Kementerian Pendayagunaan Aparatur Negara dan Reformasi Birokrasi (PAN-RB) menegaskan bahwa peluang karier Aparatur Sipil Negara (ASN) di bidang ilmu pengetahuan dan teknologi (iptek) sangat terbuka luas. Jabatan fungsional seperti peneliti dan perekayasa menjadi fokus utama dalam penguatan ekosistem riset dan inovasi nasional.

Deputi Bidang SDM Aparatur Kementerian PAN-RB, Aba Subagja, menyampaikan hal tersebut di Jakarta pada Selasa (10/3/2026). Ia menyoroti komposisi ASN di Indonesia yang mencapai sekitar 6,5 juta orang, dengan mayoritas berada pada jabatan fungsional, sementara jabatan struktural hanya sekitar lima persen dari total ASN.

“Artinya peluang karier ASN sebenarnya lebih terbuka luas di jabatan fungsional, termasuk jabatan fungsional di bidang iptek seperti peneliti dan perekayasa,” ujar Aba Subagja.

Menurut Aba, penguatan sumber daya manusia (SDM) iptek, termasuk di bidang nuklir, memerlukan dukungan penataan sistem kepegawaian ASN yang lebih terarah. Jabatan fungsional memegang peran krusial sebagai fondasi utama dalam memperkuat ekosistem riset dan inovasi di lembaga pemerintah.
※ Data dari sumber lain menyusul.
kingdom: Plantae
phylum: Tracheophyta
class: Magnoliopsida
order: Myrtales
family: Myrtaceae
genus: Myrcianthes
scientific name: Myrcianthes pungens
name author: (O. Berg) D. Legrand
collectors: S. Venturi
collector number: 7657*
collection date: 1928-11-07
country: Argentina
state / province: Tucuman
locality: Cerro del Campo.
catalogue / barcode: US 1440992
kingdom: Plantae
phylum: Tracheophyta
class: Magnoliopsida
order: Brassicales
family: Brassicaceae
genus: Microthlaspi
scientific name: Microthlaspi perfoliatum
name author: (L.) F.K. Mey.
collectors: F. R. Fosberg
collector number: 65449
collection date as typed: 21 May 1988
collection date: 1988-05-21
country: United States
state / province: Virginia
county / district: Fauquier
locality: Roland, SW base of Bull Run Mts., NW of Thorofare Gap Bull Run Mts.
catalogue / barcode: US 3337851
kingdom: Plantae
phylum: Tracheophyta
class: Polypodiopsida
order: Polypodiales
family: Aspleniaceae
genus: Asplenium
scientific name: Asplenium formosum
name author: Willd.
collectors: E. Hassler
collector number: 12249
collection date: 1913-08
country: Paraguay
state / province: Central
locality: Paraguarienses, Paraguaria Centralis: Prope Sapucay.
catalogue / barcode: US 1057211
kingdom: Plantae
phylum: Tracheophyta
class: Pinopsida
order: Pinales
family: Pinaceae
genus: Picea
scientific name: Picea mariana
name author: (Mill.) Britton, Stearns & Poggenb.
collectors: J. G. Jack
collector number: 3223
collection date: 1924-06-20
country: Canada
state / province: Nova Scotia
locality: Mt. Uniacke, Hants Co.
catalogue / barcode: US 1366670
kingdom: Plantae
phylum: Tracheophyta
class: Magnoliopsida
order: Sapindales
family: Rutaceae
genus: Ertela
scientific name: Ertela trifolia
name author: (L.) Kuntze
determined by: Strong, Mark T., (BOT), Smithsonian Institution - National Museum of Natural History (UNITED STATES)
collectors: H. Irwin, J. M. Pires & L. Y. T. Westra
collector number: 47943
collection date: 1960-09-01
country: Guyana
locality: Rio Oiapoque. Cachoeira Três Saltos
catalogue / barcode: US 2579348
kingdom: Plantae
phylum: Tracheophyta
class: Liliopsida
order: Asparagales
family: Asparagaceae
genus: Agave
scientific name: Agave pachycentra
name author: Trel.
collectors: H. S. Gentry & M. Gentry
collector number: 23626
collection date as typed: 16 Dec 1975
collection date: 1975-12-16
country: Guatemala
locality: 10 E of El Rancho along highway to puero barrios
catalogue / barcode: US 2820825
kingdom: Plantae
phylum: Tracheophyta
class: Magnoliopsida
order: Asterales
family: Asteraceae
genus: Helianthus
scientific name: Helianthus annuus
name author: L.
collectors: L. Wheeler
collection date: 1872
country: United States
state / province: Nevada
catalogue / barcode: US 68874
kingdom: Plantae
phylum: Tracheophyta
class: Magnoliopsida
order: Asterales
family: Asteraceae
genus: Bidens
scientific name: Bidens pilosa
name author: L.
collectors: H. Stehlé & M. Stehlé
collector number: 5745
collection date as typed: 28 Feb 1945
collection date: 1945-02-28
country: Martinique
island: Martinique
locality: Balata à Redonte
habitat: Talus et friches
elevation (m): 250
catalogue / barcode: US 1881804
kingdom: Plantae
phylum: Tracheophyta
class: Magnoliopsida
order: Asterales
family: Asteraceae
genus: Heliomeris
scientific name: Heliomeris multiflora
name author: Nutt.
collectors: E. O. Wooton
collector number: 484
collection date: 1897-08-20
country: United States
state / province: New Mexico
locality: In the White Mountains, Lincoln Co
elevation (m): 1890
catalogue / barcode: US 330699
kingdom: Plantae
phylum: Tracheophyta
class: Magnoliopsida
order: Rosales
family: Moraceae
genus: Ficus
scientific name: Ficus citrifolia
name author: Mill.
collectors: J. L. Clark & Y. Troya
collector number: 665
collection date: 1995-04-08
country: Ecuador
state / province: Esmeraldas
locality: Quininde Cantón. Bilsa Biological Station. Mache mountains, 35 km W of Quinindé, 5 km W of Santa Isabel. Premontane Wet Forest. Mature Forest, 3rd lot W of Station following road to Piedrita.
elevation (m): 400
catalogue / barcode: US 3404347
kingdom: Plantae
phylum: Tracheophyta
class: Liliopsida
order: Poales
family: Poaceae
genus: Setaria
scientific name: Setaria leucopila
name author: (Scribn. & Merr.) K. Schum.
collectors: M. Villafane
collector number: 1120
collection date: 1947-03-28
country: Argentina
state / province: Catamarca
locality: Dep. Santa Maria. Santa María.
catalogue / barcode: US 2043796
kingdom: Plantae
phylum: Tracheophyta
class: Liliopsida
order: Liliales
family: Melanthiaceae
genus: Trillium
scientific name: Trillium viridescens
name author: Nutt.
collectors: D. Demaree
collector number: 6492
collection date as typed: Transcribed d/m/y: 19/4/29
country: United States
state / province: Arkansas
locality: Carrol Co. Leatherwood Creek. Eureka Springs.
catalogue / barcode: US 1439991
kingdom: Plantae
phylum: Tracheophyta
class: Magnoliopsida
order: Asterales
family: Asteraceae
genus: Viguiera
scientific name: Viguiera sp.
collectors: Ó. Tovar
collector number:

Di Badan Riset dan Inovasi Nasional (BRIN), misalnya, pengembangan riset dan inovasi sangat bergantung pada keberadaan peneliti dan perekayasa sebagai tulang punggung organisasi. KemenPAN-RB saat ini tengah menata kebutuhan SDM ASN, termasuk menyusun postur ASN di BRIN untuk mencapai komposisi pegawai yang lebih proporsional.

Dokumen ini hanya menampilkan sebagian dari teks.